Telephone: +961-5-451100 Fax: +961-5-455131
Received: February 24, 2014
Revised: May 21, 2014
Accepted: June 14, 2014
Published online: October 14, 2014

Gastric sleeve gastrectomy has become a frequent bariatric procedure. Its apparent simplicity hides a number of serious, sometimes fatal, complications. This is more important in the absence of an internationally adopted algorithm for the management of the leaks complicating this operation. The debates exist even regarding the definition of a leak, with several classification systems that can be used to predict the cause of the leak, and also to determine the treatment plan. Causes of leak are classified as mechanical, technical and ischemic causes. After defining the possible causes, authors went into suggesting a number of preventive measures to decrease the leak rate, including gentle handling of tissues, staple line reinforcement, larger bougie size and routine use of methylene blue test per operatively. In our review, we noticed that the most important clinical sign or symptom in patients with gastric leaks are fever and tachycardia, which mandate the use of an abdominal computed tomography, associated with an upper gastrointrstinal series and/or gastroscopy if no leak was detected. After diagnosis, the management of leak depends mainly on the clinical condition of the patient and the onset time of leak. It varies between prompt surgical intervention in unstable patients and conservative management in stable ones in whom leaks present lately. The management options include also endoscopic interventions with closure techniques or more commonly exclusion techniques with an endoprosthesis. The aim of this review was to highlight the causes and thus the prevention modalities and find a standardized algorithm to deal with gastric leaks post sleeve gastrectomy.
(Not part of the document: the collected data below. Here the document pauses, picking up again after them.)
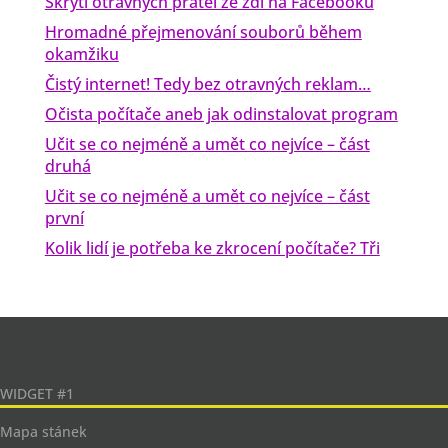
Skrytí otravných přátel ze zdi na Facebooku
Hromadné přejmenování souborů během
okamžiku
Čistý internet! Tedy bez otravných reklam…
Očista počítače aneb jak odinstalovat program
Učit se co nejméně a umět co nejvíce – část
druhá
Učit se co nejméně a umět co nejvíce – část
první
Kolik lidí je potřeba ke zkrocení počítače? Tři
WIDGET #1
Mapa stánek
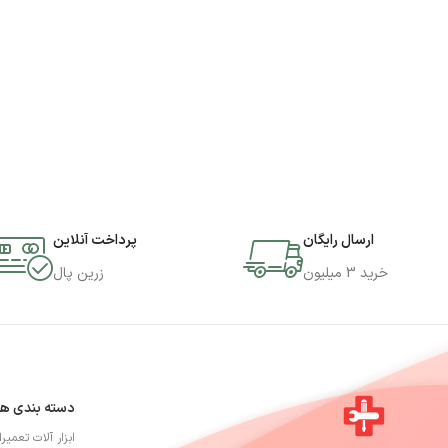
ارسال رایگان
پرداخت آنلاین
خرید 3 میلیون
زرین پال
دسته بندی ها
ابزار آلات تعمیر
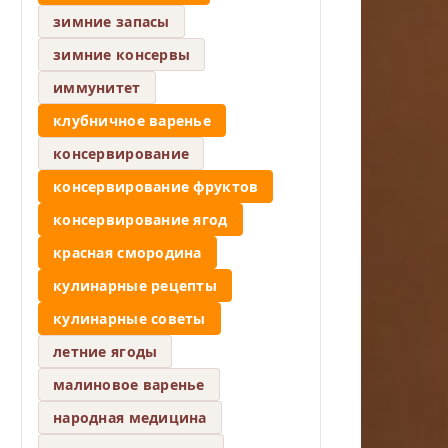
зимние запасы
зимние консервы
иммунитет
клубничное варенье
консервирование
консервирование фруктов
консервирование ягод
красная смородина
кулинарные рецепты
кулинарные советы
летние ягоды
малиновое варенье
народная медицина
Keywords: Gastrectomy, Bariatric surgery, Obesity, Anastomotic leak, Gastric fistula, Algorithms, Laparoscopy

Core tip: Gastric leak is one of the most feared complications after a sleeve gastrectomy. Routine oversewing of the staple line decreases the hemorrhagic complications but may not decrease the leak rate. Fever and tachycardia are the two most important clinical factors in the detection of gastric leaks and should never be neglected. The treatment modality should be based on the clinical status of the patient and the timing of the leak. Complete endoscopic approach via natural orifices transluminal endoscopic surgery, diversion using a stent and closure with glue or clips is a reasonable option in selected patients and specialized centers.